Sınav Kaygısı Akademik Başarının Önündeki Gizli Engel

Açıklamada, kontrol edilemeyen sınav kaygısının, öğrencinin bilgi seviyesinden bağımsız olarak akademik performansını olumsuz etkileyebileceği belirtildi. Kaygının bastırılması değil, fark edilerek yönetilmesinin önemli olduğu vurgulanarak, derin nefes alma, gevşeme egzersizleri, içsel telkinler ve dikkat odağını soruya yöneltme gibi yöntemlerin etkili olduğu ifade edildi.

 

Öğretmen ve ailelerin sınav sürecindeki tutumlarının da öğrencilerin psikolojik dayanıklılığı üzerinde belirleyici rol oynadığına değinilen açıklamada, destekleyici ve anlayışlı bir çevrenin hem başarı hem de sağlıklı bir sınav deneyimi için elzem olduğu belirtildi.

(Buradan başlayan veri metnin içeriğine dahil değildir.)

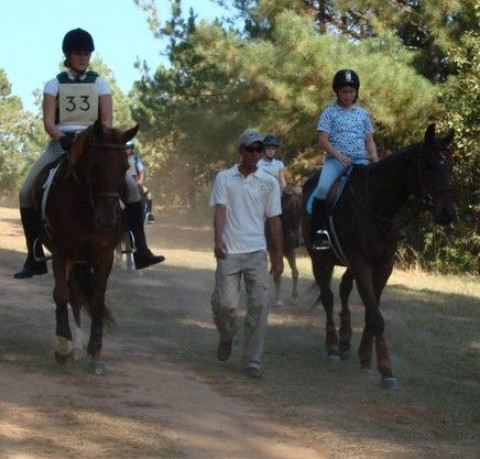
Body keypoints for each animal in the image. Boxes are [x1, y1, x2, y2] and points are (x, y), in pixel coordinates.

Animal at [37, 120, 137, 376]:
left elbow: (97, 302)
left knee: (78, 297)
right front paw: (63, 348)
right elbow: (61, 295)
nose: (108, 221)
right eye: (95, 165)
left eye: (124, 167)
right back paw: (71, 347)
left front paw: (95, 351)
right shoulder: (62, 252)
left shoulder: (104, 257)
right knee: (70, 295)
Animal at [302, 124, 456, 390]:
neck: (377, 203)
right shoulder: (363, 264)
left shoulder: (383, 265)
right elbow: (375, 316)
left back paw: (344, 342)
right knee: (328, 297)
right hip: (319, 259)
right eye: (428, 165)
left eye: (449, 164)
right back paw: (332, 346)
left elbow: (370, 311)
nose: (447, 213)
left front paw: (366, 358)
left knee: (343, 290)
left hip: (348, 263)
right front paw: (386, 370)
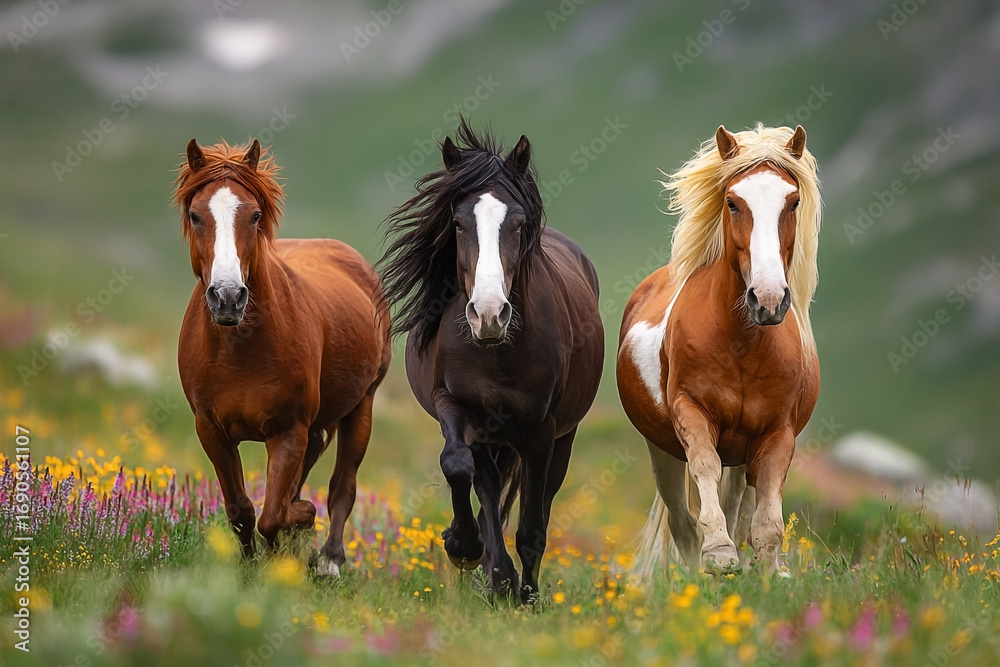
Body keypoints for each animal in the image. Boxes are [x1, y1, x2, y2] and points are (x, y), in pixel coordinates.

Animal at [174, 139, 391, 575]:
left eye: (255, 215)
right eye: (195, 215)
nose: (228, 297)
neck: (239, 348)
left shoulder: (289, 431)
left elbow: (274, 514)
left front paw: (298, 524)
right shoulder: (211, 430)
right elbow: (241, 509)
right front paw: (249, 564)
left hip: (362, 405)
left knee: (343, 486)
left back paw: (330, 559)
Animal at [378, 120, 604, 601]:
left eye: (518, 224)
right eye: (457, 223)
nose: (487, 314)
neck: (497, 353)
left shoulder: (542, 430)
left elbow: (532, 524)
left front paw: (526, 594)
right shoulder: (459, 408)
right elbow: (459, 468)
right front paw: (466, 549)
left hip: (562, 438)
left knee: (537, 497)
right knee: (488, 487)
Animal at [618, 124, 821, 574]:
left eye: (794, 201)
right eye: (732, 202)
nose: (768, 299)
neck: (741, 346)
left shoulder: (776, 434)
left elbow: (766, 525)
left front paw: (767, 572)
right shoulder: (691, 413)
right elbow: (704, 470)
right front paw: (720, 552)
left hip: (741, 457)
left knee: (733, 508)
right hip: (662, 452)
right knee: (682, 524)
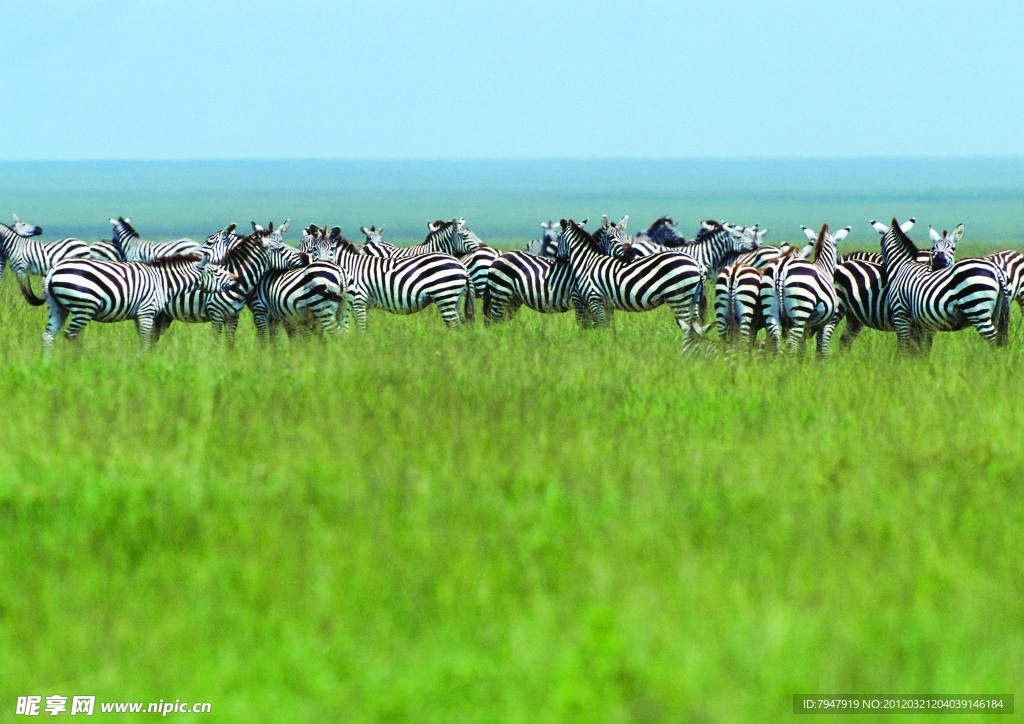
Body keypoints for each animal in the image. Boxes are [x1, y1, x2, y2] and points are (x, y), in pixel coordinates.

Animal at [41, 254, 235, 354]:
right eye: (217, 272)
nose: (236, 281)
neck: (163, 283)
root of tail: (55, 268)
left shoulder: (138, 316)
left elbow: (145, 339)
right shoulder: (146, 312)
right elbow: (146, 339)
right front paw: (143, 362)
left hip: (58, 308)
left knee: (48, 336)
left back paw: (48, 364)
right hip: (84, 307)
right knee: (71, 334)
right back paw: (86, 357)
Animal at [557, 218, 708, 348]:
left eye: (558, 238)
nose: (557, 258)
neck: (587, 261)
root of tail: (696, 263)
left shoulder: (594, 299)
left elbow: (599, 327)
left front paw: (600, 346)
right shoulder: (606, 304)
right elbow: (608, 327)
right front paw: (610, 345)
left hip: (679, 297)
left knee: (688, 328)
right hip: (692, 299)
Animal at [761, 221, 847, 356]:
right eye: (837, 249)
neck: (822, 266)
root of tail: (782, 268)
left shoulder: (806, 327)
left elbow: (803, 347)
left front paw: (803, 360)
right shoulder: (827, 322)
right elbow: (822, 345)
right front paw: (822, 360)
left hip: (770, 309)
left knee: (775, 337)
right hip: (800, 310)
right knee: (792, 343)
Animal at [876, 218, 1011, 354]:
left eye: (880, 242)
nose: (882, 267)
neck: (901, 266)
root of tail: (995, 268)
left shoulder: (901, 314)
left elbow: (903, 347)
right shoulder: (922, 322)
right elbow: (921, 348)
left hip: (977, 308)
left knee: (993, 338)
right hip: (995, 311)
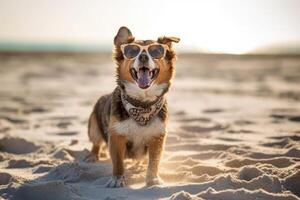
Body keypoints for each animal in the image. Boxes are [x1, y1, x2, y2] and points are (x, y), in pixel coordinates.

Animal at [86, 26, 180, 188]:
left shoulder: (157, 137)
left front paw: (153, 179)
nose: (143, 57)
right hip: (93, 126)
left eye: (156, 51)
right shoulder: (116, 136)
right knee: (96, 143)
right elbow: (118, 162)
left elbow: (154, 162)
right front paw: (117, 179)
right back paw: (93, 156)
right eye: (132, 51)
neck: (142, 105)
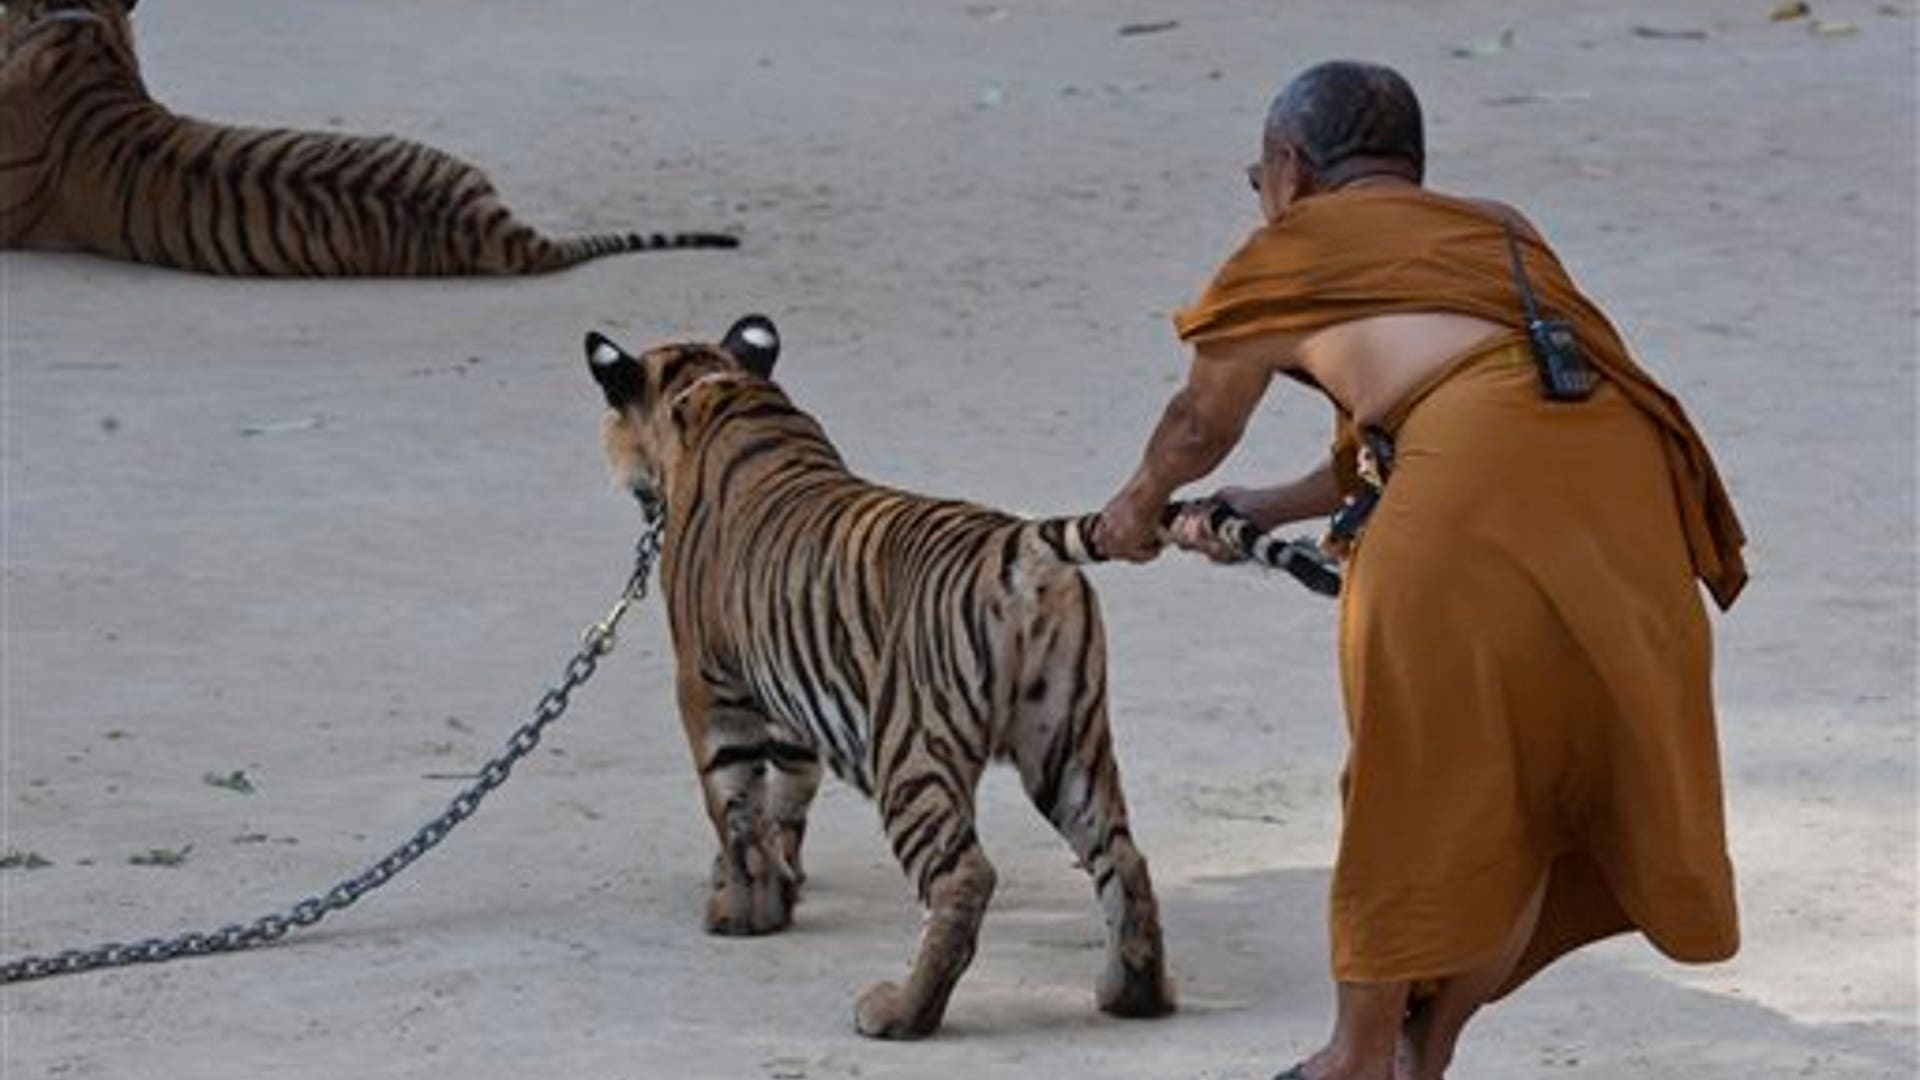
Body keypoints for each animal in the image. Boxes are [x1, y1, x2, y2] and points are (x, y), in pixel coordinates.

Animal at [585, 316, 1175, 1039]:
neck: (717, 385)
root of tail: (1018, 543)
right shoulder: (791, 693)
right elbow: (786, 797)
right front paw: (782, 887)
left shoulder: (708, 686)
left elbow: (735, 805)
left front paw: (740, 912)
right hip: (1066, 742)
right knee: (1124, 858)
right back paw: (1134, 992)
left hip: (911, 748)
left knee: (964, 878)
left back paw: (900, 1012)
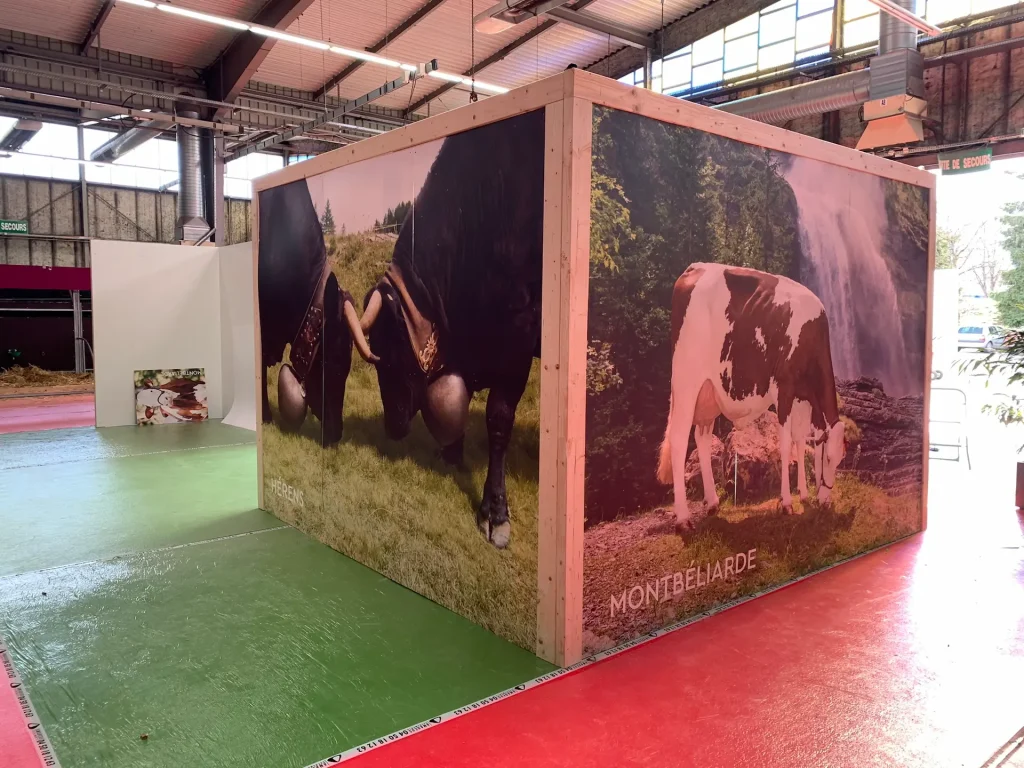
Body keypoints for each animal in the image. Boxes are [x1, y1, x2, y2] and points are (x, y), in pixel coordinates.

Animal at [348, 109, 545, 549]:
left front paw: (495, 512)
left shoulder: (519, 337)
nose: (392, 428)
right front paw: (452, 453)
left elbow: (498, 419)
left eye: (388, 357)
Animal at [657, 262, 846, 533]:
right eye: (829, 458)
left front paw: (805, 494)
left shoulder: (804, 399)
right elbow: (787, 444)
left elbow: (802, 441)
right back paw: (683, 518)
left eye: (839, 460)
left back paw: (712, 502)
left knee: (701, 437)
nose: (826, 500)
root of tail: (694, 267)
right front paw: (787, 502)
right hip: (686, 381)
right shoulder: (784, 388)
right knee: (680, 439)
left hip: (708, 393)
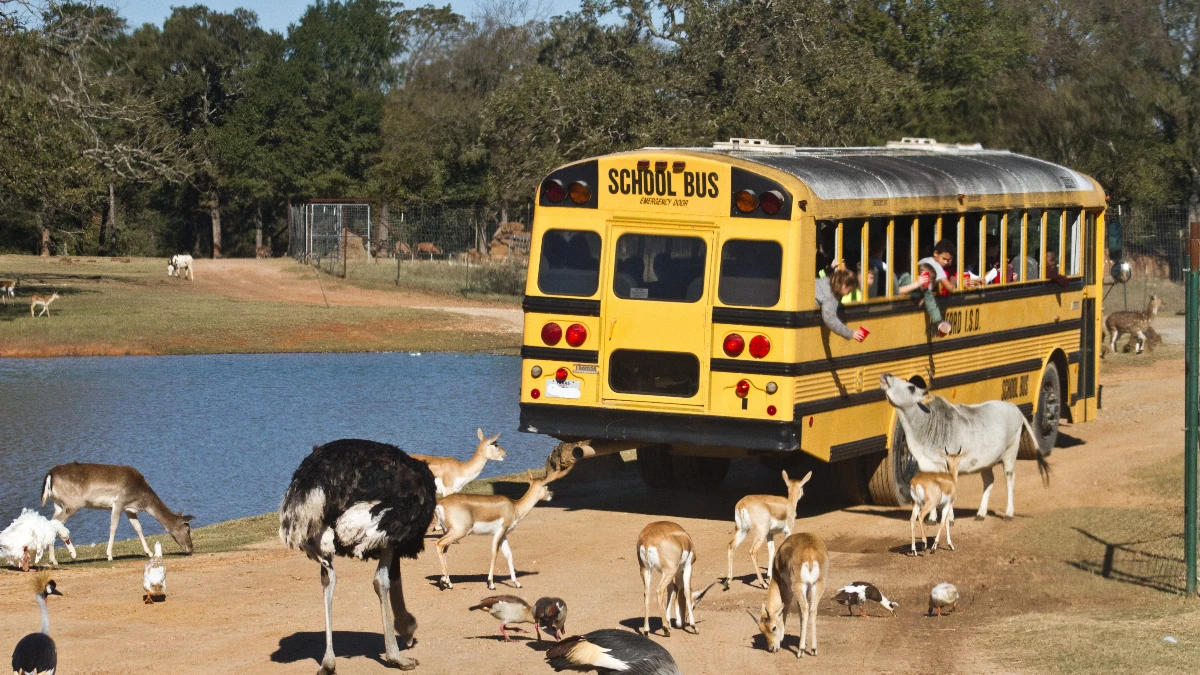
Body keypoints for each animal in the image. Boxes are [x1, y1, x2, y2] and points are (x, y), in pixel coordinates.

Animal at [39, 458, 195, 559]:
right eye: (187, 530)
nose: (191, 548)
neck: (141, 499)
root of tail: (49, 475)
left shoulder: (129, 509)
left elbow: (138, 528)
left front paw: (149, 552)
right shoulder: (119, 502)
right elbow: (113, 527)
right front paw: (109, 555)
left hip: (58, 505)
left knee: (51, 523)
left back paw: (53, 561)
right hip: (72, 503)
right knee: (55, 524)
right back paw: (72, 554)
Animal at [432, 466, 566, 586]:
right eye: (546, 486)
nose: (552, 495)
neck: (515, 507)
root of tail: (440, 504)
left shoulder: (504, 534)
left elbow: (508, 554)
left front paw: (516, 582)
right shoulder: (499, 531)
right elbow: (494, 553)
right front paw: (491, 583)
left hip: (448, 531)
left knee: (444, 550)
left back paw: (446, 580)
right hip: (459, 532)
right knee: (438, 544)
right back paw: (447, 583)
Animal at [878, 369, 1046, 516]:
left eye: (911, 387)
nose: (886, 375)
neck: (927, 422)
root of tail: (1015, 409)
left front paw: (949, 518)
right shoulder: (927, 466)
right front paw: (932, 518)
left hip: (1010, 453)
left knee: (1010, 478)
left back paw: (1009, 513)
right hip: (986, 462)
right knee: (989, 480)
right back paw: (981, 513)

Kaygı Performansı Nasıl Etkiliyor?

Sınava yönelik kaygının sadece bilgi eksikliğinden kaynaklanmadığı, beklentiler, sınavın anlamı ve kişinin kendisiyle ilgili düşüncelerin de kaygıyı artırabileceği bildirildi. Kontrol edilemeyen kaygının fiziksel belirtiler (mide bulantısı, kalp çarpıntısı, nefes darlığı) ve ruhsal problemler yaratabileceği, öğrencinin dikkatini dağıtıp özgüvenini zedeleyerek performansını düşürebileceği ifade edildi.

 

Bakanlık, sınav öncesi dönemde düzenli uyku, dengeli beslenme, yeterli su tüketimi ve ekran süresinin sınırlandırılmasının yanı sıra, çalışma programının planlı ve hedeflere bölünerek yapılmasının kaygıyı azaltacağını vurguladı.

Destekleyici Tutum Hayati

Açıklamada, öğrencilerin sınavın kişiliklerini belirlemediğinin, sadece bilgi seviyesinin ölçüldüğünün sık sık hatırlatılması gerektiği belirtildi. Öğretmen ve ailelerin güven verici, yargılayıcı olmayan yaklaşımlarının öğrencinin kendine olan inancını artırdığı ve psikolojik dayanıklılığını güçlendirdiği aktarıldı.

Son olarak, ruh sağlığını koruyan yaklaşımların, öğrencilerin sadece sınavı değil, yaşamlarını da sağlıklı bir şekilde yönetmelerine olanak sağladığı ifade edildi.